No, I don't think the dark patches on her feet are anything except pigment, if you mean around her toes. Tho the left inside & the right outside quarter/heels look a bit messy.

Quote:
Originally Posted by Wallaby View Post
I've also been told that the rings can indicate "the L word" but I really feel like they might just be nutritional, in Lacey's case, because last year when she was on fresh pasture that hadn't been grazed by horses in years, the rings completely grew out and disappeared
Yes, they possibly could be due to a nutritional deficiency/imbalance, but this tends to show up in other ways, such as generally poor condition of hoof walls & coat. Laminitis is due to metabolic upset, generally dietary. Toxins, cortisol, a reaction to insulin resistance, etc, causes inflammation & damage to the laminae, which if mild can just cause very minor breakdown in the laminae/hoof wall at that point, which causes a prominent 'growth ring' or ridge. Serious metabolic 'events', such after an insulin resistant horse being plonked on rich spring grass or a horse breaking into the grain shed & pigging out, reaction to medication, hormones, etc, can cause a serious breakdown of the laminae which can lead to separation/mechanical founder. This can also happen when chronic or mild cases aren't managed properly.

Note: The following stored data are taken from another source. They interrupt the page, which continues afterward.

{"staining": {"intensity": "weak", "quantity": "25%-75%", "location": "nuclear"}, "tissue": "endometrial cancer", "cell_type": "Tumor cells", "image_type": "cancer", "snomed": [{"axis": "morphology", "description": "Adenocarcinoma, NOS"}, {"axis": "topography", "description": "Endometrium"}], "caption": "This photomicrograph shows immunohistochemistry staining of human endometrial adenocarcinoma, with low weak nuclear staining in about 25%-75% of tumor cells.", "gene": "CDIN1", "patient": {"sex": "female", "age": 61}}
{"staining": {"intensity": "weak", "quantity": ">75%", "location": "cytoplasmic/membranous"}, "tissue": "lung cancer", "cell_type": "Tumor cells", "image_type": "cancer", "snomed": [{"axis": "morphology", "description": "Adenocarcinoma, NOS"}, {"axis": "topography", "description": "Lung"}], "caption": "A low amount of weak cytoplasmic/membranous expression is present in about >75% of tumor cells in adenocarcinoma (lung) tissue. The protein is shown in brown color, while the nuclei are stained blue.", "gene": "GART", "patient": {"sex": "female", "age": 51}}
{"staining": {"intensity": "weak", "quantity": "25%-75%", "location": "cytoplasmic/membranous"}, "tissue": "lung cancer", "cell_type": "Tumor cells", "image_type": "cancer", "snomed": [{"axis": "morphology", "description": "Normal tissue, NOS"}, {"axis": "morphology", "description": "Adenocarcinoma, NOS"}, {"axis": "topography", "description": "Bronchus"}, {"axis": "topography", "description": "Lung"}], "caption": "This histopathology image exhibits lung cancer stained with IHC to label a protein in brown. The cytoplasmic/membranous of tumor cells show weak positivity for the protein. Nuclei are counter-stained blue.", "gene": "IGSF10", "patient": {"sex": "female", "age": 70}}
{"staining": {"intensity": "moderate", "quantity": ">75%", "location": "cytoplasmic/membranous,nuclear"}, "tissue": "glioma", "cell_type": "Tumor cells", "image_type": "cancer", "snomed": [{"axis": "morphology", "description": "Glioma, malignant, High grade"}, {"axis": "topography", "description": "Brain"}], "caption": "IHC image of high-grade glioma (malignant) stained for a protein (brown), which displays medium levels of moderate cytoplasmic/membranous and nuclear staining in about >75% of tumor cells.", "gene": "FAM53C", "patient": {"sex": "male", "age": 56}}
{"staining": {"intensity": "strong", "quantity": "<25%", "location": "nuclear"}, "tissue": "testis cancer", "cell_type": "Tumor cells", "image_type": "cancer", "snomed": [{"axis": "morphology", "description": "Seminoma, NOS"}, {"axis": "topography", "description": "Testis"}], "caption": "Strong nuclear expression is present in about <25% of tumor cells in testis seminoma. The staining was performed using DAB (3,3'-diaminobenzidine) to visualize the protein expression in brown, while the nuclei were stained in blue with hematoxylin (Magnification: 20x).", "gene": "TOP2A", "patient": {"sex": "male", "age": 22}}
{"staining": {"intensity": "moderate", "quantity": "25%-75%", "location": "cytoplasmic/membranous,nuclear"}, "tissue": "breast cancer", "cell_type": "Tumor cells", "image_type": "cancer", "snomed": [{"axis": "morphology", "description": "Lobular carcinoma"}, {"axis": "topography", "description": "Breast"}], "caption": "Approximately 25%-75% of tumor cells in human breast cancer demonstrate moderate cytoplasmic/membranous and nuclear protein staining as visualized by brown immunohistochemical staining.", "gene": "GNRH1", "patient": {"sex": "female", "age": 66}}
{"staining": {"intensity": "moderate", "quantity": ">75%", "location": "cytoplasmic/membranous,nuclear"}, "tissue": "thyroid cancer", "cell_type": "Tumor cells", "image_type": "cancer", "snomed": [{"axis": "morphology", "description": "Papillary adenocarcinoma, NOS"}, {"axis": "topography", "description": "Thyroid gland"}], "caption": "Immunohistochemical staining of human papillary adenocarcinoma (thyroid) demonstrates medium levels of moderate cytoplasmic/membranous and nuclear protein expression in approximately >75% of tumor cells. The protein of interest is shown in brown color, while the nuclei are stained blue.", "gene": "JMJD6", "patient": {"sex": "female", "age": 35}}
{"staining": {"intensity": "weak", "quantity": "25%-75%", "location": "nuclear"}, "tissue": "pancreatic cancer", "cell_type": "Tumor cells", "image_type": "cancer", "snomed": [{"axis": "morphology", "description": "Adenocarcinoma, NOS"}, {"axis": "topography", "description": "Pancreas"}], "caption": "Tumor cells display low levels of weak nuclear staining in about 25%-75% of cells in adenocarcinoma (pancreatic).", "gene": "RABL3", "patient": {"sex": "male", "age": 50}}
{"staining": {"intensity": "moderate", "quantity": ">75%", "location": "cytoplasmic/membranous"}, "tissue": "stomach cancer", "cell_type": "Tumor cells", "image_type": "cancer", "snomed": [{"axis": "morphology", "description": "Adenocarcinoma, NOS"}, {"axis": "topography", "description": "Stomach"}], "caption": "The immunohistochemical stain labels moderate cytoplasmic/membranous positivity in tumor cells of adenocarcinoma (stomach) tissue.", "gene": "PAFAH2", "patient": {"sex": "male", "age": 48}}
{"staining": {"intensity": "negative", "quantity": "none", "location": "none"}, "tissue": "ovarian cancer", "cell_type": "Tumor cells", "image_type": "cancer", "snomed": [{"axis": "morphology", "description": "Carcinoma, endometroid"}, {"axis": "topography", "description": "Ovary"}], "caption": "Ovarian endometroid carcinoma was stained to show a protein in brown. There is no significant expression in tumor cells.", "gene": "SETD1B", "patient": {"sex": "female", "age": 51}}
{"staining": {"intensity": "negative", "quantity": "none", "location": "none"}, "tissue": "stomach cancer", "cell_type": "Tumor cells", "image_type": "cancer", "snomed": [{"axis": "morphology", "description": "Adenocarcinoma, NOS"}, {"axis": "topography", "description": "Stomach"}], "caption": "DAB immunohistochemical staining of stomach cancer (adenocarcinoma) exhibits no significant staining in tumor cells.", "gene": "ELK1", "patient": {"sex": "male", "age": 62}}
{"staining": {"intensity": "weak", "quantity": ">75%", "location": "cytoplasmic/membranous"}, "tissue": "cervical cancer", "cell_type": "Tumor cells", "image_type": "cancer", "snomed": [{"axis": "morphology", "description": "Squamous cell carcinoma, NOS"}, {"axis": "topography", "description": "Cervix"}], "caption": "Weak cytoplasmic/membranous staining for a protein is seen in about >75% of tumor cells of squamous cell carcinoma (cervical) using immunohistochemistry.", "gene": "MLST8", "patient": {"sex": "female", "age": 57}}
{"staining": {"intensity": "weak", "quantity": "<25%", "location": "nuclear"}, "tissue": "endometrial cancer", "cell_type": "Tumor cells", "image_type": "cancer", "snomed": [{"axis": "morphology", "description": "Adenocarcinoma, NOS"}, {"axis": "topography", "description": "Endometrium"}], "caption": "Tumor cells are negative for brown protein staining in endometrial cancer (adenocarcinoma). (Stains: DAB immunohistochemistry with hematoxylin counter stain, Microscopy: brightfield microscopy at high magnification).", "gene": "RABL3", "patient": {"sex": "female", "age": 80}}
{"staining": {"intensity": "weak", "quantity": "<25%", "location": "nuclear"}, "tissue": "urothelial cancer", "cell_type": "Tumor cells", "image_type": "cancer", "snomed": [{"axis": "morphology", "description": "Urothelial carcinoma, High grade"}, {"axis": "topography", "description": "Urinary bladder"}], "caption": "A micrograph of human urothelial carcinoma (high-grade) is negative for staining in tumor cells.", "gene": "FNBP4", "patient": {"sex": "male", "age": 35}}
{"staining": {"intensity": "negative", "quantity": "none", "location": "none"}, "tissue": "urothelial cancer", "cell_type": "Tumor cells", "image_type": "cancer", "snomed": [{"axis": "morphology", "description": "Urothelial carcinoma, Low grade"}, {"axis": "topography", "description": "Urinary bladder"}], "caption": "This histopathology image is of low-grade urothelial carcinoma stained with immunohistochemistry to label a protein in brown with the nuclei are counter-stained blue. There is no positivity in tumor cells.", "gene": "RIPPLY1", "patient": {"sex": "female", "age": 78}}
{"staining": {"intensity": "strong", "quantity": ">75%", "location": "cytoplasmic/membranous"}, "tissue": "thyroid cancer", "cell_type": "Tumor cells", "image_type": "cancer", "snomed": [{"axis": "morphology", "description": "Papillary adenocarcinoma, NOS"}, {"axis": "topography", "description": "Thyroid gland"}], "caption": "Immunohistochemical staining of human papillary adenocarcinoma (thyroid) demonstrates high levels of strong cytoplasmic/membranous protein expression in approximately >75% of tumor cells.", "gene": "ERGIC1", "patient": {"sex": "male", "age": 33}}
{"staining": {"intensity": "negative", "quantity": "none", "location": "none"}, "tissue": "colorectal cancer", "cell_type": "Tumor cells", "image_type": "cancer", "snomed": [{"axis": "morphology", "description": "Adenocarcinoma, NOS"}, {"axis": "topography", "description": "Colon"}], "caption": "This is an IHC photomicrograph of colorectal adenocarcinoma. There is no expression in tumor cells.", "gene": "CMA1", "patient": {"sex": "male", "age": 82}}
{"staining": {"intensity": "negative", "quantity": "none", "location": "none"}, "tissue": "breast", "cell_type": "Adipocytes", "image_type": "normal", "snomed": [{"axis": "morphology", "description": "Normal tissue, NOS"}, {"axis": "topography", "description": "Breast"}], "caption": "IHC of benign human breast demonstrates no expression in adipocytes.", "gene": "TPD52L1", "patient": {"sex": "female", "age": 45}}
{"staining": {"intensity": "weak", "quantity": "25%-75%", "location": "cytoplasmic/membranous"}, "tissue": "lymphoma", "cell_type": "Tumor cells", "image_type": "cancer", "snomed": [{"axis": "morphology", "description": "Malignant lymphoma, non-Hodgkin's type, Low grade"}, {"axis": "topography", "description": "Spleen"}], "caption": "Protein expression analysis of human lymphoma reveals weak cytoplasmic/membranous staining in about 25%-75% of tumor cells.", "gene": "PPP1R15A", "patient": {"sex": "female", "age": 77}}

I'd think it's more likely to be the sugar content in the different grazing(& perhaps whatever else she gets) that is more likely the issue, &/or her body condition considering what she's grazing. Check out safergrass.org for more info on diet as it relates to feet.

Quote:
The trimmer is due to come out tomorrow and do Lacey but
Be interested to see some post-trim pix & hear what she has to say.

Of course it could just be a wrong perception I get from the pics, but her frogs do look like they could be a bit thrushy. Whether they are or not, the toe wear(is the wall at the toe level with the sole as it looks?), lack of wear at the heels and bit contracted, messy looking frogs indicate her heels are probably a bit too weak & sensitive to support heel first impacts. So I'd be inclined to treat her for thrush and also use hoof boots with frog support pads when riding on hard ground for the mo.